Charles Biderman: Yes, I think it will be, at some point the world is going to recognize the Emperor is naked. The only question is when, will it be this year, I do not think it will be before the election, I think there is too much vested interest in keeping things rosy and positive. And I just do not see it happening soon. However at some point, hard money wins out over phony money. And of the investor class or the capital, those with capital, which right now seems to be the emerging markets, they are buying gold and bouillon and they are not buying dollars. Or China appears to have slowed their buying of dollars, even though China might be having their own growth problems, or their own bad debt problems.
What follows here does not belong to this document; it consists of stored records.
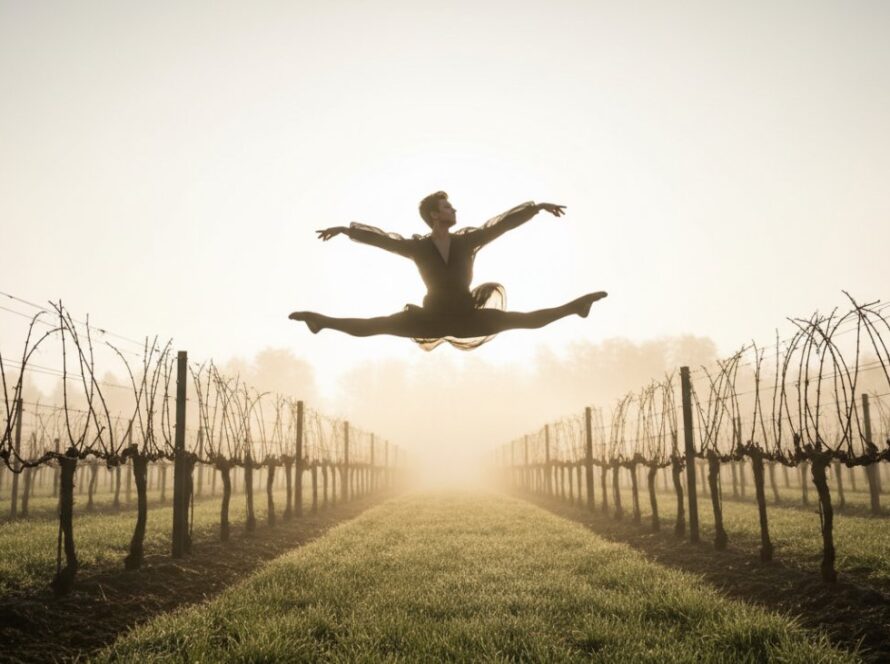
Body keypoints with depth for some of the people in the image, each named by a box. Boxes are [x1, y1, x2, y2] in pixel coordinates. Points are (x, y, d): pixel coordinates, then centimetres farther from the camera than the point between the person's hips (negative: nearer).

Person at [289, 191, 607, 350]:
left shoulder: (467, 240, -5)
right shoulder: (417, 246, -8)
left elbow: (502, 222, -7)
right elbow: (380, 236, -9)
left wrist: (536, 206, -10)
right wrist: (346, 229, -16)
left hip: (468, 318, 1)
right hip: (432, 318, -1)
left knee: (530, 320, -1)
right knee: (369, 326, -5)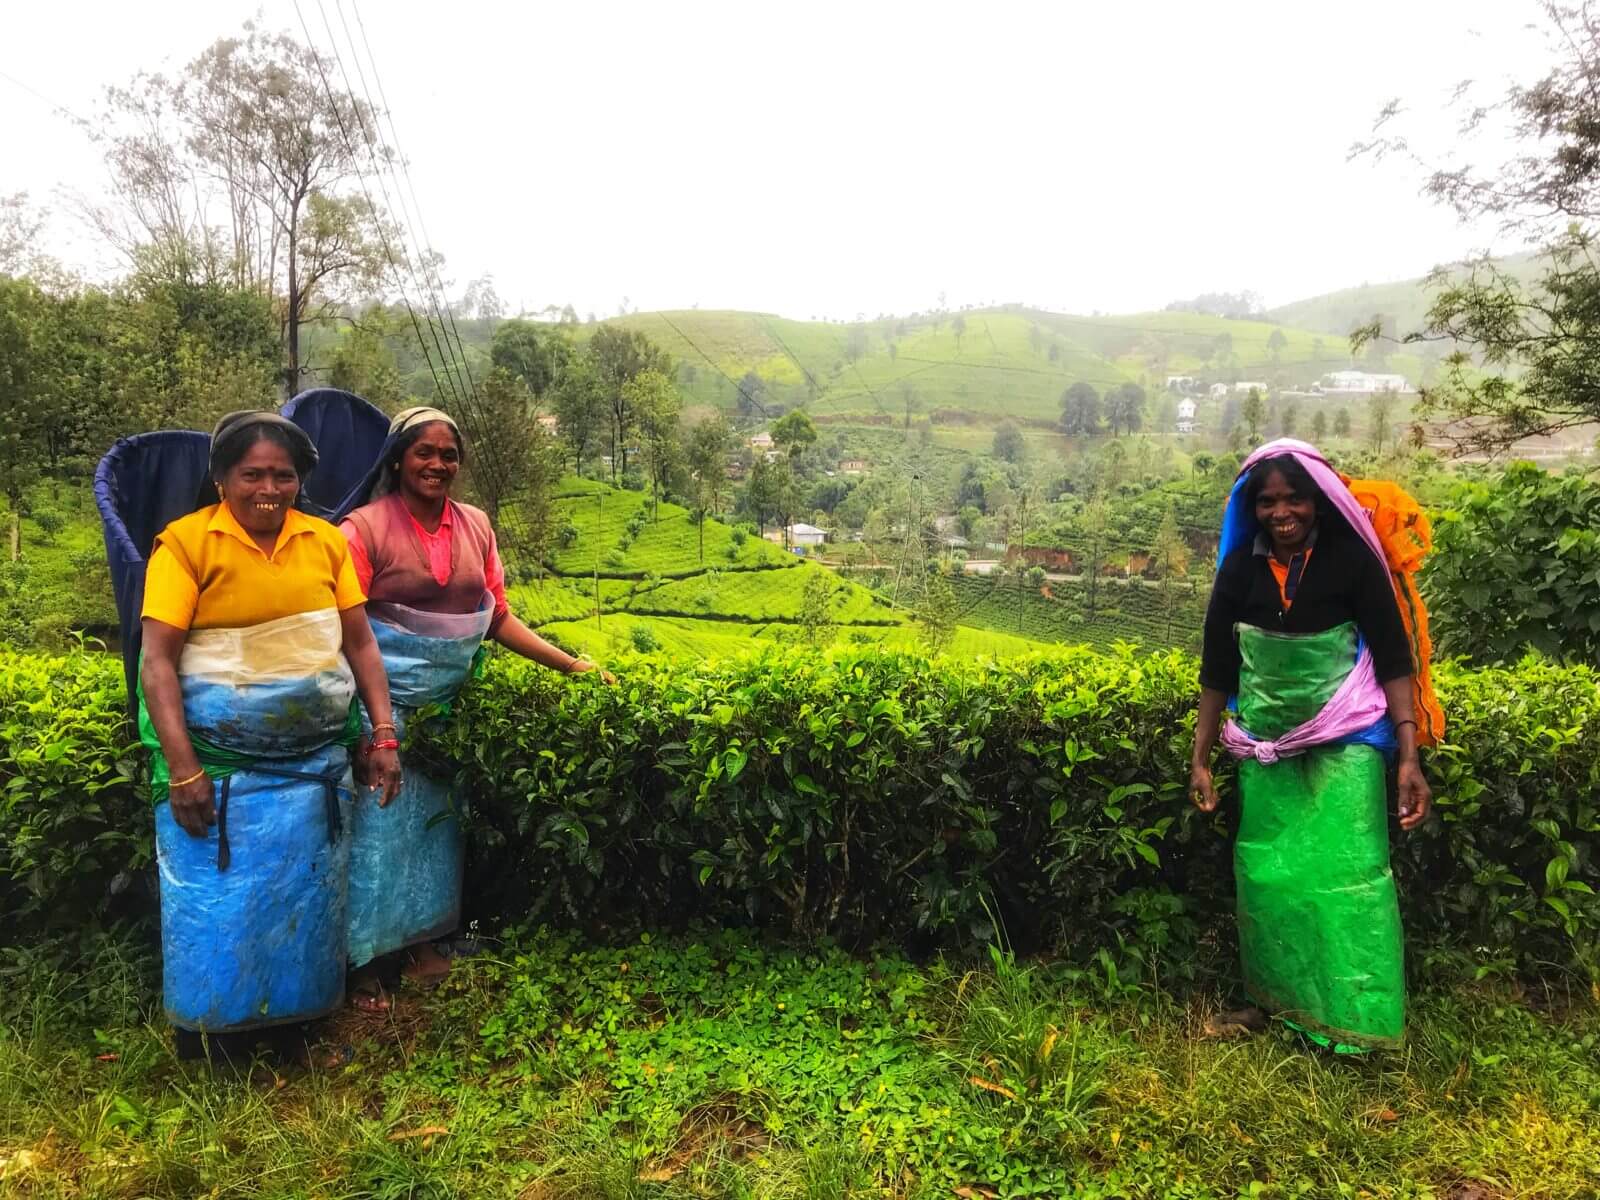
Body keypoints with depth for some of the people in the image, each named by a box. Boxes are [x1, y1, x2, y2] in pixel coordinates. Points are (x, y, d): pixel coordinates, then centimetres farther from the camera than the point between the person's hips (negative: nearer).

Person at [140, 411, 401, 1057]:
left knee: (306, 900, 13)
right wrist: (182, 768, -18)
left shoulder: (327, 541, 4)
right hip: (217, 758, -3)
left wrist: (385, 735, 0)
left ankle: (298, 1019, 32)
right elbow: (157, 659, -12)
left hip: (317, 759, 4)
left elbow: (360, 643, 6)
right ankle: (200, 1033, 28)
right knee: (216, 901, 5)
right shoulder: (186, 542, -7)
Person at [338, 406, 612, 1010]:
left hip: (448, 704, 5)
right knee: (381, 825, 0)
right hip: (386, 702, -5)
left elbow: (498, 618, 7)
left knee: (438, 822, 14)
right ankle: (365, 961, 17)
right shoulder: (367, 526, -9)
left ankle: (423, 941, 30)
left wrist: (570, 664, 1)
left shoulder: (476, 526, 5)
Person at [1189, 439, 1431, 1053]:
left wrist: (1409, 756, -14)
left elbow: (1393, 658, -7)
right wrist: (1200, 759, 4)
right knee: (1266, 873, 8)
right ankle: (1274, 998, 25)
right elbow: (1218, 668, 4)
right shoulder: (1240, 569, -1)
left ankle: (1354, 1017, 11)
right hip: (1266, 742, 3)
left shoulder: (1352, 560, -8)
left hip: (1345, 738, -3)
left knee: (1348, 873, -6)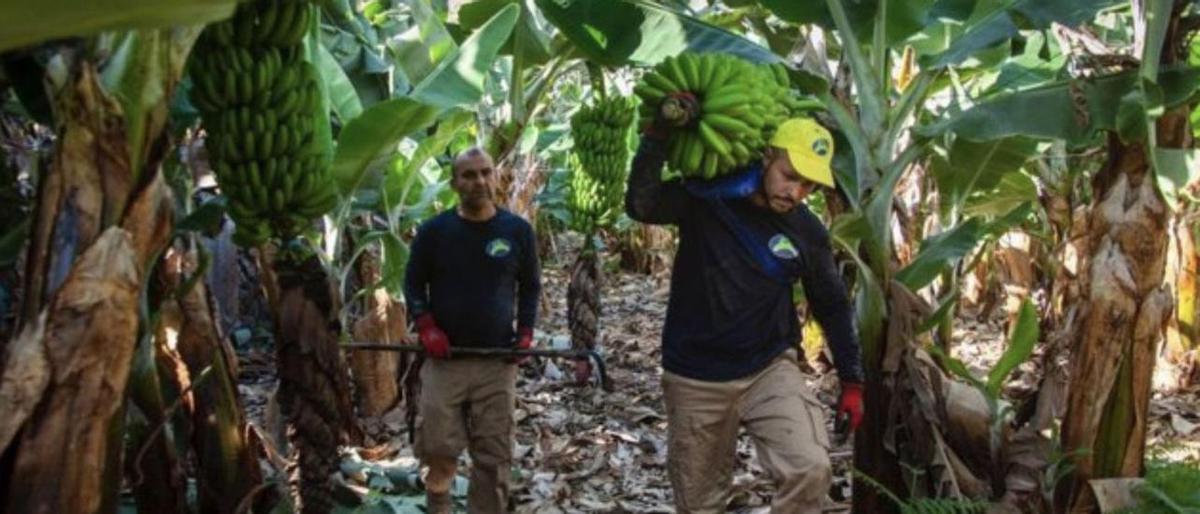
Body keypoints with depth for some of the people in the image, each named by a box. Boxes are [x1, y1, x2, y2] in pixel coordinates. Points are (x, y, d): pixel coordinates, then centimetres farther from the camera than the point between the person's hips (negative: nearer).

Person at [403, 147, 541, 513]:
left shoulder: (517, 230, 2)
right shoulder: (433, 230, 0)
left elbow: (531, 286, 12)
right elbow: (413, 283, 8)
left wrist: (525, 332, -1)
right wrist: (426, 327, -7)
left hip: (498, 360, 1)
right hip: (444, 358, 0)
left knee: (494, 455, 3)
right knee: (438, 449, 2)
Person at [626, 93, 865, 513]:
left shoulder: (808, 232, -2)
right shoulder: (705, 199, -8)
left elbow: (832, 306, 9)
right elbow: (641, 206, -23)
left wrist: (851, 380, 9)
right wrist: (659, 133, -31)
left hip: (770, 369, 1)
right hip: (695, 378, -1)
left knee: (810, 470, -22)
But Singapore and all those other countries with huge cash flows, the emerging world, I would not be surprised maybe by 2013 of 2014 a non-US Dollar alternative currency by those countries might, you know, something will happen.

Chris Martenson: Uh-huh so you know, a market that is fundamentally running on fumes or in this case liquidity, which you call the funny money coming out, this is not a market my grandfather would recognize at all.

Charles Biderman: This is a totally unique market, we have never before had a market officially rigged. And acknowledge as such, and what is amazing to me is when you watch CNBC or even or Bloomberg TV and these guys come on bullish, the look at PE. Well the PE from or, when was the last, what was the PE the last time the market was rigged.

Chris Martenson: Hmm, we do not know, do we?

Charles Biderman: And what happens when the market is un-rigged.

Chris Martenson: Right.

Charles Biderman: You know, we are in strange, un-charted territory. You know the last thing I want to say, that I think is very important for people to realize, in 1981, before the market crossed 1,000, the Dow crossed 1,000 in early ’82, and stayed above that, the value of all U.S. Stocks was about $800 billion. And in October of ’07, it peaked at $22 point something trillion. And it is back up to $19.4 trillion. So in 1981, there was maybe 100 hedge funds or less, I am sure less. And maybe 100 or so equity mutual funds. And 3,000 stocks, you know, institutional size and sorts back then. Now there is still 3,000 stocks, but there is 4,500 equity mutual funds, 10,000 hedge funds. The real wealth created in the last 30 years has been in the equity market, not in earnings. I mean earnings are up several times, yeah, four or five times, take home pay is up, but the market is up 19-20 times.

Chris Martenson: Yep, on the back of all those boomers entering their peak earning years and pushing all that money into equity markets was one force.

Charles Biderman: Yeah, and we had technology breakthroughs.

Chris Martenson: Uh-huh

Charles Biderman: You know, the internet, broadband. Broadband, you know more people in the last 30 years have gone from calorie insufficiency to calorie sufficiency as a percentage of the population than going back to the first time we industrialized in the 19th century. So it is like this huge increase in wealth and calories and our goal across the globe, all that money went, a lot of that money went into the real estate markets and went into the equity markets, and boosted home prices, and stock prices dramatically, and now it is unwinding. All booms create excesses and excesses are painful as the excesses from the boom are worked off and worked out. And that is the process we are in, and in the past it has taken 13 to 17 years to work off those excesses. And we are still not even through year five.